It could be argued our enthusiasm over pharmacogenomics is somewhat misplaced because much of the progress in public health has been due to basic measures, including improved nutrition, sanitation, and vaccination. Moreover, the diseases that plague the developed world in the 21st century, such as atherosclerosis, cancer, diabetes, and depression, have profound behavioral and environmental components, including overnutrition, smoking, stress, and a sedentary lifestyle. While behaviors are indeed risk factors for those diseases, once the disease is established, treatment becomes a necessity. Thus, the promotion of health should include a combination of behaviorally and environmentally targeted interventions along with improved and increasingly individualized clinical pharmacology. DNA-based pharmacology has gained popularity. As an example of the appeal of pharmacogenomics, in its second issue in this new millennium, Time magazine (Jan 15, 2001) had on its cover a picture of a double-helix DNA molecule inside a prescription bottle, along with the following text: ‘Drugs of the future—Amazing new medicines will be based on DNA—Find out how they will change your life.’

A logical question that is raised by such progress is the following: who will benefit from pharmacogenomics? The frequency of alleles that are relevant to drug responses varies across ethnic groups; consequently, the populations who will first benefit from advances in this field are those included in clinical pharmacogenomic research studies. Funding agencies such as NIH simply require that ethnic minorities be included in research projects. However, to benefit an ethnic group, members of the group must be included in high enough numbers to permit data analysis within that group. When that is done, the outcome of the study can affect not only study participants, but it can also impact on an entire community. For this reason, it has been recommended that research in ethnically-identified communities be preceded by community consultation. Our ongoing work in this area has given us new insights into that type of process, and some practical issues have already emerged. For example, we have found out that: (1) a series of medium-sized community consultation meetings in different settings is better than one large and highly engineered meeting; (2) the presence of community leaders is important; (3) direct, personal invitations to community members a short time before the meeting are crucial; (4) time and date are important: different types of people will come on weekdays, evenings, or weekends; (5) the availability of child care can impact on community participation.

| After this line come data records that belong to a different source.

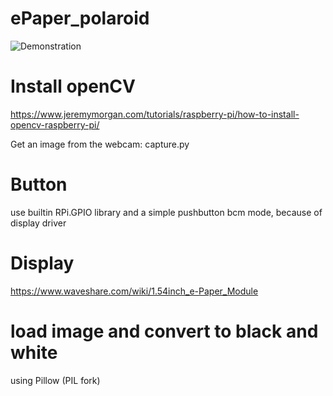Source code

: # ePaper_polaroid
![Demonstration](img/demo.gif)
# Install openCV

https://www.jeremymorgan.com/tutorials/raspberry-pi/how-to-install-opencv-raspberry-pi/

Get an image from the webcam: capture.py

# Button
use builtin RPi.GPIO library and a simple pushbutton
bcm mode, because of display driver

# Display
https://www.waveshare.com/wiki/1.54inch_e-Paper_Module

# load image and convert to black and white
using Pillow (PIL fork)

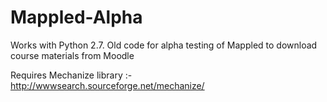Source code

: # Mappled-Alpha

Works with Python 2.7. Old code for alpha testing of Mappled to download course materials from Moodle

Requires Mechanize library :- http://wwwsearch.sourceforge.net/mechanize/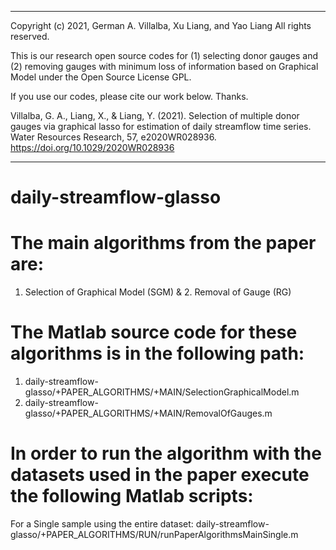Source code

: ----------------------------------------------------------------------------------------------
Copyright (c) 2021, German A. Villalba, Xu Liang, and Yao Liang
All rights reserved.

This is our research open source codes for (1) selecting donor gauges and
(2) removing gauges with minimum loss of information based on Graphical Model
under the Open Source License GPL.

If you use our codes, please cite our work below. Thanks.

Villalba, G. A., Liang, X., & Liang, Y. (2021). 
Selection of multiple donor gauges via graphical lasso for estimation of daily streamflow time series.
Water Resources Research, 57, e2020WR028936.
https://doi.org/10.1029/2020WR028936

----------------------------------------------------------------------------------------------

# daily-streamflow-glasso

# The main algorithms from the paper are:
1. Selection of Graphical Model (SGM) & 2. Removal of Gauge (RG)

# The Matlab source code for these algorithms is in the following path: 
1. daily-streamflow-glasso/+PAPER_ALGORITHMS/+MAIN/SelectionGraphicalModel.m
2. daily-streamflow-glasso/+PAPER_ALGORITHMS/+MAIN/RemovalOfGauges.m


# In order to run the algorithm with the datasets used in the paper execute the following Matlab scripts:

For a Single sample using the entire dataset:
daily-streamflow-glasso/+PAPER_ALGORITHMS/RUN/runPaperAlgorithmsMainSingle.m

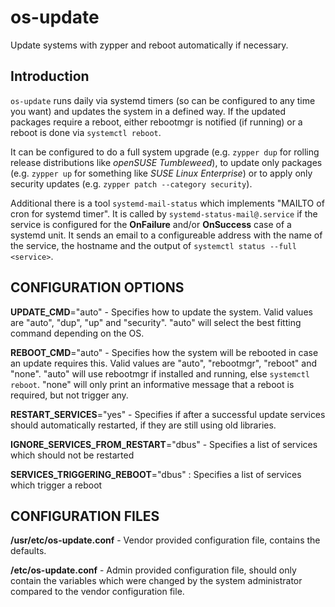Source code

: # os-update
Update systems with zypper and reboot automatically if necessary.

## Introduction
`os-update` runs daily via systemd timers (so can be configured to any time
you want) and updates the system in a defined way. If the updated packages
require a reboot, either rebootmgr is notified (if running) or a reboot is
done via `systemctl reboot`.

It can be configured to do a full system upgrade (e.g. `zypper dup` for
rolling release distributions like *openSUSE Tumbleweed*),
to update only packages (e.g. `zypper up` for something like
*SUSE Linux Enterprise*) or to apply only security updates
(e.g. `zypper patch --category security`).

Additional there is a tool `systemd-mail-status` which implements "MAILTO of cron for systemd timer". It is called by `systemd-status-mail@.service` if the service is configured for the 
**OnFailure** and/or **OnSuccess** case of a systemd unit. It sends an email to a configureable address with the name of the service, the hostname and the output of `systemctl status --full <service>`.

## CONFIGURATION OPTIONS

**UPDATE_CMD**="auto" - Specifies how to update the system. Valid values are "auto", "dup", "up" and
"security". "auto" will select the best fitting command depending on the OS.

**REBOOT_CMD**="auto" - Specifies how the system will be rebooted in case an update requires this. Valid values are "auto", "rebootmgr", "reboot" and "none". "auto" will use rebootmgr if installed and running, else `systemctl reboot`. "none" will only print an informative message that a reboot is required, but not trigger any.

**RESTART_SERVICES**="yes" - Specifies if after a successful update services should automatically restarted, if they are still using old libraries.

**IGNORE_SERVICES_FROM_RESTART**="dbus" - Specifies a list of services which should not be restarted

**SERVICES_TRIGGERING_REBOOT**="dbus" : Specifies a list of services which trigger a reboot

## CONFIGURATION FILES
**/usr/etc/os-update.conf** - Vendor provided configuration file, contains the defaults.

**/etc/os-update.conf** - Admin provided configuration file, should only contain the variables which were changed by the system administrator compared to the vendor configuration file.

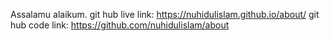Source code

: Assalamu alaikum.
git hub live link: https://nuhidulislam.github.io/about/
git hub code link: https://github.com/nuhidulislam/about
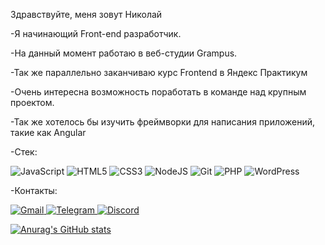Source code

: Здравствуйте, меня зовут Николай 

-Я начинающий Front-end разработчик. 

-На данный момент работаю в веб-студии Grampus.

-Так же параллельно заканчиваю курс Frontend  в Яндекс Практикум

-Очень интересна возможность поработать в команде над крупным проектом.  

-Так же хотелось бы изучить фреймворки для написания приложений, такие как Angular


-Стек:

![JavaScript](https://img.shields.io/badge/javascript-%23323330.svg?style=for-the-badge&logo=javascript&logoColor=%23F7DF1E) ![HTML5](https://img.shields.io/badge/html5-%23E34F26.svg?style=for-the-badge&logo=html5&logoColor=white) ![CSS3](https://img.shields.io/badge/css3-%231572B6.svg?style=for-the-badge&logo=css3&logoColor=white) ![NodeJS](https://img.shields.io/badge/node.js-6DA55F?style=for-the-badge&logo=node.js&logoColor=white)  ![Git](https://img.shields.io/badge/git-%23F05033.svg?style=for-the-badge&logo=git&logoColor=white) ![PHP](https://img.shields.io/badge/php-%23777BB4.svg?style=for-the-badge&logo=php&logoColor=white) ![WordPress](https://img.shields.io/badge/WordPress-%23117AC9.svg?style=for-the-badge&logo=WordPress&logoColor=white)



-Контакты: 

<a href="mailto:shpendalf@gmail.com">![Gmail](https://img.shields.io/badge/Gmail-D14836?style=for-the-badge&logo=gmail&logoColor=white) </a> 
<a href="https://t.me/OverNineThousand">![Telegram](https://img.shields.io/badge/Telegram-2CA5E0?style=for-the-badge&logo=telegram&logoColor=white) </a>
<a href="https://discordapp.com/users/1026874641903521852/">![Discord](https://img.shields.io/badge/Discord-%237289DA.svg?style=for-the-badge&logo=discord&logoColor=white)</a>

[![Anurag's GitHub stats](https://github-readme-stats.vercel.app/api?username=shpendalf)](https://github.com/anuraghazra/github-readme-stats)

<!--
**Shpendalf/Shpendalf** is a ✨ _special_ ✨ repository because its `README.md` (this file) appears on your GitHub profile.

Here are some ideas to get you started:

- 🔭 I’m currently working on ...
- 🌱 I’m currently learning ...
- 👯 I’m looking to collaborate on ...
- 🤔 I’m looking for help with ...
- 💬 Ask me about ...
- 📫 How to reach me: ...
- 😄 Pronouns: ...
- ⚡ Fun fact: ...
-->
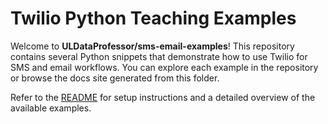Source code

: ---
---

# Twilio Python Teaching Examples

Welcome to **ULDataProfessor/sms-email-examples**! This repository contains several Python snippets that demonstrate how to use Twilio for SMS and email workflows. You can explore each example in the repository or browse the docs site generated from this folder.

Refer to the [README](../README.md) for setup instructions and a detailed overview of the available examples.

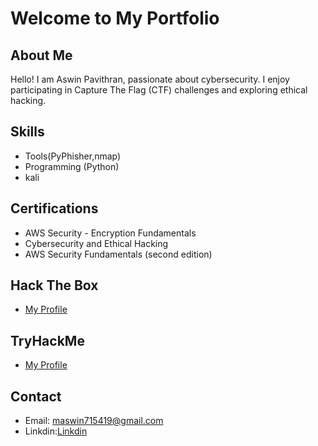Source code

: # Welcome to My Portfolio

## About Me
Hello! I am Aswin Pavithran, passionate about cybersecurity. I enjoy participating in Capture The Flag (CTF) challenges and exploring ethical hacking.

## Skills
- Tools(PyPhisher,nmap)
- Programming (Python)
- kali

## Certifications
- AWS Security - Encryption Fundamentals
- Cybersecurity and Ethical Hacking
- AWS Security Fundamentals (second edition)

## Hack The Box
- [My Profile](https://github.com/AswinPavithran000/AswinPavithran.github.io/blob/main/images/HTB%20Academy%20Student%20Transcript.pdf)

## TryHackMe
- [My Profile](https://github.com/AswinPavithran000/AswinPavithran.github.io/blob/main/images/Screenshot%202024-10-20%20220018.png)


## Contact
- Email: maswin715419@gmail.com
- Linkdin:[Linkdin](https://www.linkedin.com/in/aswin-pavithran-4811b9311/)
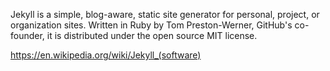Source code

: Jekyll is a simple, blog-aware, static site generator for personal, project, or organization sites. Written in Ruby by Tom Preston-Werner, GitHub's co-founder, it is distributed under the open source MIT license.

https://en.wikipedia.org/wiki/Jekyll_(software)
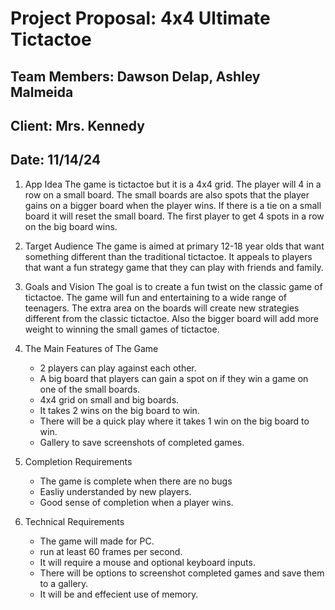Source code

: # Project Proposal: 4x4 Ultimate Tictactoe

## Team Members: Dawson Delap, Ashley Malmeida

## Client: Mrs. Kennedy

## Date: 11/14/24

1. App Idea
The game is tictactoe but it is a 4x4 grid. The player will 4 in a row on a small board. The small boards are also spots that the player gains on a bigger board when the player wins. If there is a tie on a small board it will reset the small board. The first player to get 4 spots in a row on the big board wins.

2. Target Audience
The game is aimed at primary 12-18 year olds that want something different than the traditional tictactoe. It appeals to players that want a fun strategy game that they can play with friends and family.

3. Goals and Vision
The goal is to create a fun twist on the classic game of tictactoe. The game will fun and entertaining to a wide range of teenagers. The extra area on the boards will create new strategies different from the classic tictactoe. Also the bigger board will add more weight to winning the small games of tictactoe.

4. The Main Features of The Game
    - 2 players can play against each other.
    - A big board that players can gain a spot on if they win a game on one of the small boards.
    - 4x4 grid on small and big boards.
    - It takes 2 wins on the big board to win.
    - There will be a quick play where it takes 1 win on the big board to win.
    - Gallery to save screenshots of completed games.

5. Completion Requirements
    - The game is complete when there are no bugs
    - Easliy understanded by new players.
    - Good sense of completion when a player wins.

6. Technical Requirements
    - The game will made for PC.
    - run at least 60 frames per second.
    - It will require a mouse and optional keyboard inputs.
    - There will be options to screenshot completed games and save them to a gallery.
    - It will be and effecient use of memory.
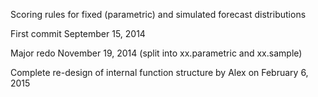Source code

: Scoring rules for fixed (parametric) and simulated forecast distributions

First commit September 15, 2014

Major redo November 19, 2014 (split into xx.parametric and xx.sample)

Complete re-design of internal function structure by Alex on February 6, 2015
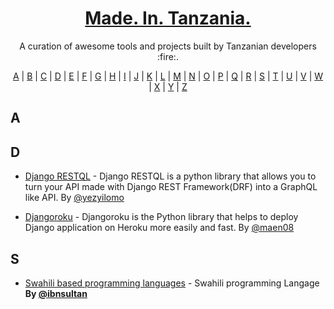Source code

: <h1 align="center">
  <a href="https://tanzania-developers-community.github.io/made-in-tanzania/">
    Made. In. Tanzania.
  </a>
</h1>
<p align="center">A curation of awesome tools and projects built by Tanzanian developers :fire:.</p>

<p align="center">
  <a href="#A">A</a> | <a href="#B">B</a> | <a href="#C">C</a> | <a href="#D">D</a> | <a href="#E">E</a> | <a href="#F">F</a> | <a href="#G">G</a> | <a href="#H">H</a> | <a href="#I">I</a> | <a href="#J">J</a> | <a href="#K">K</a> | <a href="#L">L</a> | <a href="#M">M</a> | <a href="#N">N</a> | <a href="#O">O</a> | <a href="#P">P</a> | <a href="#Q">Q</a> | <a href="#R">R</a> | <a href="#S">S</a> | <a href="#T">T</a> | <a href="#U">U</a> | <a href="#V">V</a> | <a href="#W">W</a> | <a href="#X">X</a> | <a href="#Y">Y</a> | <a href="#Z">Z</a>
</p>

## <a name="A"> </a>A

<!-- 
## <a name="B"> </a>B 
- [Project Name](https://github.com/username/projectname) - Some description. **By [@username](https://twitter.com/username)**

-->

## <a name="D"> </a>D
- [Django RESTQL](https://github.com/yezyilomo/django-restql) - Django RESTQL is a python library that allows you to turn your API made with Django REST Framework(DRF) into a GraphQL like API. By [@yezyilomo](https://twitter.com/yezyilomo)

- [Djangoroku](https://github.com/maen08/djangoroku) - Djangoroku is the Python library that helps to deploy Django application on Heroku more easily and fast. By [@maen08](https://twitter.com/maentechie)


## <a name="S"> </a>S
- [Swahili based programming languages](https://github.com/ibnsultan/swahili-programming-language) -  Swahili programming Langage **By [@ibnsultan](https://github.com/ibnsultan)**
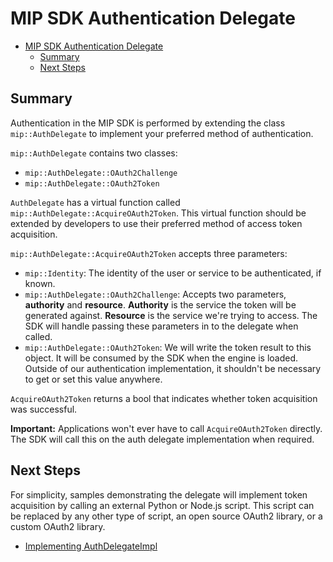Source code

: # MIP SDK Authentication Delegate

- [MIP SDK Authentication Delegate](#mip-sdk-authentication-delegate)
  - [Summary](#summary)
  - [Next Steps](#next-steps)

## Summary

Authentication in the MIP SDK is performed by extending the class `mip::AuthDelegate` to implement your preferred method of authentication.

`mip::AuthDelegate` contains two classes:

- `mip::AuthDelegate::OAuth2Challenge`
- `mip::AuthDelegate::OAuth2Token`

`AuthDelegate` has a virtual function called `mip::AuthDelegate::AcquireOAuth2Token`. This virtual function should be extended by developers to use their preferred method of access token acquisition. 

`mip::AuthDelegate::AcquireOAuth2Token` accepts three parameters:

- `mip::Identity`: The identity of the user or service to be authenticated, if known.
- `mip::AuthDelegate::OAuth2Challenge`: Accepts two parameters, **authority** and **resource**. **Authority** is the service the token will be generated against. **Resource** is the service we're trying to access. The SDK will handle passing these parameters in to the delegate when called.
- `mip::AuthDelegate::OAuth2Token`: We will write the token result to this object. It will be consumed by the SDK when the engine is loaded. Outside of our authentication implementation, it shouldn't be necessary to get or set this value anywhere.

`AcquireOAuth2Token` returns a bool that indicates whether token acquisition was successful.

**Important:** Applications won't ever have to call `AcquireOAuth2Token` directly. The SDK will call this on the auth delegate implementation when required.

## Next Steps

For simplicity, samples demonstrating the delegate will implement token acquisition by calling an external Python or Node.js script. This script can be replaced by any other type of script, an open source OAuth2 library, or a custom OAuth2 library.

- [Implementing AuthDelegateImpl]()
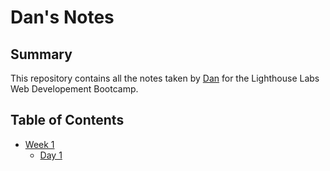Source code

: # Dan's Notes
## Summary
This repository contains all the notes taken by [Dan](https://github.com/dcminogue) for the Lighthouse Labs Web Developement Bootcamp. 

## Table of Contents
* [Week 1](/Week_1)
  * [Day 1](/Week_1/Day_1)

  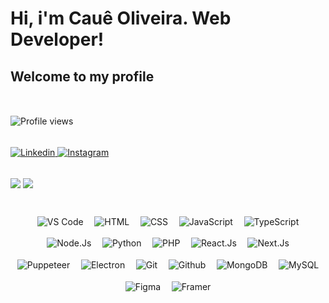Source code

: # Hi, i'm Cauê Oliveira. Web Developer!

## Welcome to my profile

<br>

<div style="margin-bottom: 1rem; margin-top: 1rem;">
  <img src="https://komarev.com/ghpvc/?username=oliveiracaue&color=222222&style=for-the-badge&label=Profile%20Views" alt="Profile views" />
</div>

<br>

<div style="margin-bottom: 1rem">
  <a href="https://linkedin.com/in/oliveiradev" target="_blank">
    <img src="https://img.shields.io/badge/linkedin-222222?&style=for-the-badge&logo=linkedin&labelColor=000000&logo_color=0a66c2" alt="Linkedin">
  </a>
  <a href="https://instagram.com/oliveiracaue93" target="_blank">
    <img src="https://img.shields.io/badge/instagram-222222?&style=for-the-badge&logo=instagram&labelColor=000000" alt="Instagram">
  </a>
</div>

<br>

<div style="margin-bottom: 1rem">
  <div id="gh-stats-container">
    <img id="gh-stats-statistics" src="https://github-readme-stats.vercel.app/api?username=oliveiracaue&bg_color=222222&text_color=ffffff&title_color=E53E3E&count_private=true&show_icons=true&hide_border=true&border_radius=12" />
    <img id="gh-stats-languages" src="https://github-readme-stats.vercel.app/api/top-langs/?username=oliveiracaue&layout=compact&bg_color=222222&hide_border=true&border_radius=12" />
  </div>
</div>

<br>

<div style="display: flex; justify-content: center; flex-wrap: wrap; align-items: center;">
  <img style="margin: 0.55rem" src="https://img.shields.io/badge/vscode-222222?&style=for-the-badge&logo=visual-studio-code&logoColor=0076c6&labelColor=000000" alt="VS Code"/>
  <img style="margin: 0.55rem" src="https://img.shields.io/badge/html-222222?&style=for-the-badge&logo=html5&labelColor=000000" alt="HTML"/>
  <img style="margin: 0.55rem" src="https://img.shields.io/badge/css-222222?&style=for-the-badge&logo=css3&logoColor=1a6fb4&labelColor=000000" alt="CSS"/>
  <img style="margin: 0.55rem" src="https://img.shields.io/badge/javascript-222222?&style=for-the-badge&logo=javascript&labelColor=000000" alt="JavaScript"/>
  <img style="margin: 0.55rem" src="https://img.shields.io/badge/typescript-222222?&style=for-the-badge&logo=typescript&labelColor=000000" alt="TypeScript"/>
  <img style="margin: 0.55rem" src="https://img.shields.io/badge/node-222222?&style=for-the-badge&logo=node.js&labelColor=000000" alt="Node.Js"/>
  <img style="margin: 0.55rem" src="https://img.shields.io/badge/python-222222?&style=for-the-badge&logo=python&labelColor=000000" alt="Python"/>
  <img style="margin: 0.55rem" src="https://img.shields.io/badge/php-222222?&style=for-the-badge&logo=php&labelColor=000000" alt="PHP"/>
  <img style="margin: 0.55rem" src="https://img.shields.io/badge/react-222222?&style=for-the-badge&logo=react&labelColor=000000" alt="React.Js"/>
  <img style="margin: 0.55rem" src="https://img.shields.io/badge/next-222222?&style=for-the-badge&logo=next.js&labelColor=000000" alt="Next.Js"/>
  <img style="margin: 0.55rem" src="https://img.shields.io/badge/puppeteer-222222?&style=for-the-badge&logo=puppeteer&labelColor=000000" alt="Puppeteer"/>
  <img style="margin: 0.55rem" src="https://img.shields.io/badge/electron-222222?&style=for-the-badge&logo=electron&labelColor=000000" alt="Electron"/>
  <img style="margin: 0.55rem" src="https://img.shields.io/badge/git-222222?&style=for-the-badge&logo=git&labelColor=000000" alt="Git"/>
  <img style="margin: 0.55rem" src="https://img.shields.io/badge/github-222222?&style=for-the-badge&logo=github&labelColor=000000" alt="Github"/>
  <img style="margin: 0.55rem" src="https://img.shields.io/badge/mongodb-222222?&style=for-the-badge&logo=mongodb&labelColor=000000" alt="MongoDB"/>
  <img style="margin: 0.55rem" src="https://img.shields.io/badge/mysql-222222?&style=for-the-badge&logo=mysql&labelColor=000000" alt="MySQL"/>
  <img style="margin: 0.55rem" src="https://img.shields.io/badge/figma-222222?&style=for-the-badge&logo=figma&labelColor=000000" alt="Figma"/>
  <img style="margin: 0.55rem" src="https://img.shields.io/badge/framer-222222?&style=for-the-badge&logo=framer&labelColor=000000" alt="Framer"/>
</div>

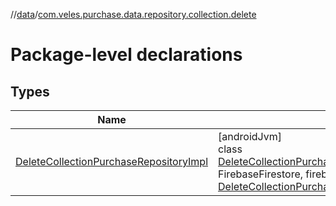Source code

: //[data](../../index.md)/[com.veles.purchase.data.repository.collection.delete](index.md)

# Package-level declarations

## Types

| Name | Summary |
|---|---|
| [DeleteCollectionPurchaseRepositoryImpl](-delete-collection-purchase-repository-impl/index.md) | [androidJvm]<br>class [DeleteCollectionPurchaseRepositoryImpl](-delete-collection-purchase-repository-impl/index.md)@Injectconstructor(firebaseFirestore: FirebaseFirestore, firebaseAuth: FirebaseAuth, logger: [Logger](../../../domain/domain/com.veles.purchase.domain.core.loger/-logger/index.md)) : [DeleteCollectionPurchaseRepository](../../../domain/domain/com.veles.purchase.domain.repository.collection/-delete-collection-purchase-repository/index.md) |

In spite of its importance, the process of developing community consultations should not necessarily lead to the automatic inclusion of consultation as a requirement for all research in ethnically identified groups. If a minority group has been systematically under represented in medical research, it would be desirable and fair to increase its participation in clinical research—and that is certainly the spirit of NIH guidelines. But if an elaborate and expensive process of community consultation becomes a universal requirement for the inclusion of identified minority groups in all research, such new layers of requirements and added cost will make research in those communities less likely to occur. We must ensure that efforts to protect minority communities and work productively with them are thoughtfully and selectively implemented without becoming roadblocks that further contribute to health disparities and to the under representation of ethnic minorities in the cutting edge of pharmacogenomics and optimal clinical pharmacology.